Сенечка сидел, оцепенело глядя в красный зев догорающей буржуйки. Потом уложил Инну на ее кровать, укрыл, дал второй ломтик с солью. Инна, всхлипывая, вонзила в хлеб голодные зубы. Сенечка велел ей из комнаты не выходить. Надел шапку и пошел в ЖАКТ, то есть домоуправление. Оно было в полуподвальном помещении соседнего дома. С очищенного от снега тротуара перед двумя его оконцами сочился серый, будто ненастоящий свет. Начальница ЖАКТа, женщина с суровым мужским лицом, в овчинном тулупе, прервала крупный, судя по повышенным тонам, разговор с тощим человеком, закутанным в огромное одеяло, из-под которого торчали черные валенки. Хмуро выслушав Сенечку, начальница спросила:
– Малякшина – это которая артистка? Вот, Федосеева, – обратилась она к человеку в одеяле, – совсем молодая умерла, артистка, в тридцать лет…

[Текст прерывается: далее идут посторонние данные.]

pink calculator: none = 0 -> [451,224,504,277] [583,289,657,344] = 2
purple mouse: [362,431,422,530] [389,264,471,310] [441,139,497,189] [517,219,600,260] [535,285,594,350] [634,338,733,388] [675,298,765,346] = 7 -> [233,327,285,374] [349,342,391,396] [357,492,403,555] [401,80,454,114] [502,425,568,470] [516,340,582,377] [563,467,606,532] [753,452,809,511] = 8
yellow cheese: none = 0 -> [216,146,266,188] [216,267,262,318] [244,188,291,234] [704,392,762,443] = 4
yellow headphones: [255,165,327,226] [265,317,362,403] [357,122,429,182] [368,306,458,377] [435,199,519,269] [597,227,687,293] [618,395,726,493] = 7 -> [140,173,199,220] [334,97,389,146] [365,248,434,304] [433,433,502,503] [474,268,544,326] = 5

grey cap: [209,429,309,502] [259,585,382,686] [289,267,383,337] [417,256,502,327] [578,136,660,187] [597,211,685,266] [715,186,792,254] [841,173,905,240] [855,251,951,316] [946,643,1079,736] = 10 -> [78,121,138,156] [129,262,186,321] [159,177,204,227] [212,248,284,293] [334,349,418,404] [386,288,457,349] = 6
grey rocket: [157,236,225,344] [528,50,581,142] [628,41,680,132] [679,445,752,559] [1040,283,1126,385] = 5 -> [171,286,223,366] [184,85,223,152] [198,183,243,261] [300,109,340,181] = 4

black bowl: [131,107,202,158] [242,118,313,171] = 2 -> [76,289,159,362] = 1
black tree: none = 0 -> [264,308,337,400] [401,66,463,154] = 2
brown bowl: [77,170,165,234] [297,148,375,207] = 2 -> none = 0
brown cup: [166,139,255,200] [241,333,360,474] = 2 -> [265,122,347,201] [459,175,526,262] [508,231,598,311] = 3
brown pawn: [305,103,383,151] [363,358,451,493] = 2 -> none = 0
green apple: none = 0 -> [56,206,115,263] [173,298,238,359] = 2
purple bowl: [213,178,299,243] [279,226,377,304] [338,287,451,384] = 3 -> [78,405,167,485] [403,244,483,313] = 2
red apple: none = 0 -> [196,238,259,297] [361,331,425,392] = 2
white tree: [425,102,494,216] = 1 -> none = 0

– Тридцать восемь, – сказал Сенечка.
– Ну, тридцать восемь. А тебе сколько, Федосеева?
– Сколько ни есть, все мои, – прохрипела та.
– Ну, иди. Канализация не только у тебя, у всех не работает. У всех невозможная жизнь.
Сенечке начальница сказала, чтобы принес маму.
– Тут у меня еще четыре лежат. Как раз обещали завтра машину прислать, отвезут на Серафимовское кладбище.
– Один я не смогу… не управлюсь…
– О-хо-хо… Кто бы мне помог управиться?.. Ну, обожди. – Начальница дописала карандашом какую-то бумагу, медленно выводя буквы пальцами в перчатках. И грузно поднялась. – Чернила замерзли, ну и дела, – сказала она. – Пошли, моряк.
Войдя в комнату Малякшиных, начальница огляделась в полутьме. – Это покойница? Сними с нее шубу и найди простыню, завернуть. А это кто? Сестра? Сколько лет? Что делать будем? Надо в детдом оформить.
– Нет, – сказал Сенечка. – Возьму ее к себе.
Он и сам оторопел от этих слов, – они как бы сами собой возникли, без какого-либо размышления.
– Куда возьмешь? – спросила домуправ, вздернув одну бровь выше другой. – На военный корабль?
– Да.
Сенечка в этот страшный день был сам не свой. В него будто вселился некто другой, управлявший поступками и словами.
Когда он с помощью начальницы выносил из комнаты тело Людмилы Васильевны, Инна вдруг сползла с кровати с плачем, с криком:
– Зачем уносите?
Пришлось Сенечке на нее прикрикнуть, чтоб легла и лежала, а он скоро вернется. Когда несли нетяжелую ношу по темному коридору, начальница сказала:
– У ней глаза опухли совсем. Ты сможешь ее подкормить?
– Подкормлю, – ответил Сенечка.
– Карточку ее взять не забудь. Говорят, с двадцать четвертого паек увеличат. Детям будет хлеба двести пятьдесят.
В домоуправлении, в соседнем с конторой помещении, в котором в прежние годы проводились собрания жильцов, холодина была как на улице. Мебели не было никакой; скамейки, прежде тут стоявшие, конечно, спалили в печках. На полу лежали три трупа, завернутые в простыни, и еще один – в белой майке и ватных штанах, в штопаных синих носках.